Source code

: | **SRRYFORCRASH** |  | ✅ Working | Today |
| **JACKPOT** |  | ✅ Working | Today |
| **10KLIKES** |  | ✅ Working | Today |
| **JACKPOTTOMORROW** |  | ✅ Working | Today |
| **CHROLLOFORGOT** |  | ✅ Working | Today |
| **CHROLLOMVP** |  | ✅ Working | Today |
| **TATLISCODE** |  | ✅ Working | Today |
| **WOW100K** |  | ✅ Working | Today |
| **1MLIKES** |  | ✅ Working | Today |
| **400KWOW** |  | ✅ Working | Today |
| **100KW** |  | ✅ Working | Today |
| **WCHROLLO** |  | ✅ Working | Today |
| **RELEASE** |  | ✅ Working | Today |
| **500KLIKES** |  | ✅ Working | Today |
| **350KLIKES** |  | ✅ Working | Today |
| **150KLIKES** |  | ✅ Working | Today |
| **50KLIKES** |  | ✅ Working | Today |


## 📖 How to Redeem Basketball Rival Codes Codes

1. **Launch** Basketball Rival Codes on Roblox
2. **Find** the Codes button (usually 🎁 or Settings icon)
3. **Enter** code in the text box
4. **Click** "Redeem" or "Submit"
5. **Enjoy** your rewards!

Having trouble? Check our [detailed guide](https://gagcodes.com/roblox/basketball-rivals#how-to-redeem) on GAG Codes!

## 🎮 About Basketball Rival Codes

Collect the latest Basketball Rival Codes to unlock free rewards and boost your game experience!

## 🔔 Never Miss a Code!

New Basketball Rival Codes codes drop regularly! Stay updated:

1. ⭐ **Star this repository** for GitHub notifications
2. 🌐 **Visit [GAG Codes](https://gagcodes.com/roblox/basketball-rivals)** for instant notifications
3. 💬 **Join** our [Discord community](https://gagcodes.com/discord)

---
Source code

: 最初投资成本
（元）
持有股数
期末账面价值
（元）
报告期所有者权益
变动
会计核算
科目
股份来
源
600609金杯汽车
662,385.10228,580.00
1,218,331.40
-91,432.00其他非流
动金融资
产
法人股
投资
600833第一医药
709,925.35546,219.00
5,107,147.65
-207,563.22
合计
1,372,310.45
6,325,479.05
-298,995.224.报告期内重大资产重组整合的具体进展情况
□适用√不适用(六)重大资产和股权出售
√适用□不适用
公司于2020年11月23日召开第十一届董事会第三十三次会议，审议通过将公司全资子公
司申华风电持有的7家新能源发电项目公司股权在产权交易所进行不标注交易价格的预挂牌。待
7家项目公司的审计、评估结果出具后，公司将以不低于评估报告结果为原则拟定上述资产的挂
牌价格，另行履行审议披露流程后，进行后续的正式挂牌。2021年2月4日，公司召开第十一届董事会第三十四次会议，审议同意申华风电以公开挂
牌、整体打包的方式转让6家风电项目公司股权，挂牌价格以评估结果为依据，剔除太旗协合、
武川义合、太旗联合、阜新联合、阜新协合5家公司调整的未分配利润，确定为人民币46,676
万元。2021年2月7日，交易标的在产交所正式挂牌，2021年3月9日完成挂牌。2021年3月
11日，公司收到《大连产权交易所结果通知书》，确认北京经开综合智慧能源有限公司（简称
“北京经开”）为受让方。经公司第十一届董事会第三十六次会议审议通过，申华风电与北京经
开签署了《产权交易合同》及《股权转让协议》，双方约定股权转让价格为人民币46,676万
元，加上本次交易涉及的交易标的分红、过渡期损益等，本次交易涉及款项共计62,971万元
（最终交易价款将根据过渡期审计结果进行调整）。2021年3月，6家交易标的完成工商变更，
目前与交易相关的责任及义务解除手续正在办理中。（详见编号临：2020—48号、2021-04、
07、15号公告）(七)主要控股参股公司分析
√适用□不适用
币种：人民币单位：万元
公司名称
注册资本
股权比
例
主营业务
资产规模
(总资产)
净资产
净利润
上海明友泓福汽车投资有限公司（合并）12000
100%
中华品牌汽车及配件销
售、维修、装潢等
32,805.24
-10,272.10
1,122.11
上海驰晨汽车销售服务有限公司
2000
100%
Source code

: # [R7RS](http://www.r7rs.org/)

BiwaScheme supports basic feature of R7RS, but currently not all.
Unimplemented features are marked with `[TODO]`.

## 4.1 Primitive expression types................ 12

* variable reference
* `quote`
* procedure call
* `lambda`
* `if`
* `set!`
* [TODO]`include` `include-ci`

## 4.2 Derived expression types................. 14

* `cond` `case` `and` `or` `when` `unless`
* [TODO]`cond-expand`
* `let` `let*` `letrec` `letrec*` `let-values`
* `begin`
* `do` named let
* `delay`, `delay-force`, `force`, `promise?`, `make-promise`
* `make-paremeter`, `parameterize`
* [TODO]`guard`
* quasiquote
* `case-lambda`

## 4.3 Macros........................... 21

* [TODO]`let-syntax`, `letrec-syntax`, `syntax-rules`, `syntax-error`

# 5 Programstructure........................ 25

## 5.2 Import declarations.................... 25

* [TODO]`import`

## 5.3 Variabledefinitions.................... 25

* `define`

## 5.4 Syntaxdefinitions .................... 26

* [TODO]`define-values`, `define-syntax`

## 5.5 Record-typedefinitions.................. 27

Task to complete: Write out the lines of the records from the line with "BiwaScheme supports basic" to the line with "## 4.2 Derived", substituting "function application" for "procedure call" and leaving everything else unchanged.

Solution to the exercise:
BiwaScheme supports basic feature of R7RS, but currently not all.
Unimplemented features are marked with `[TODO]`.

## 4.1 Primitive expression types................ 12

* variable reference
* `quote`
* function application
* `lambda`
* `if`
* `set!`
* [TODO]`include` `include-ci`

## 4.2 Derived expression types................. 14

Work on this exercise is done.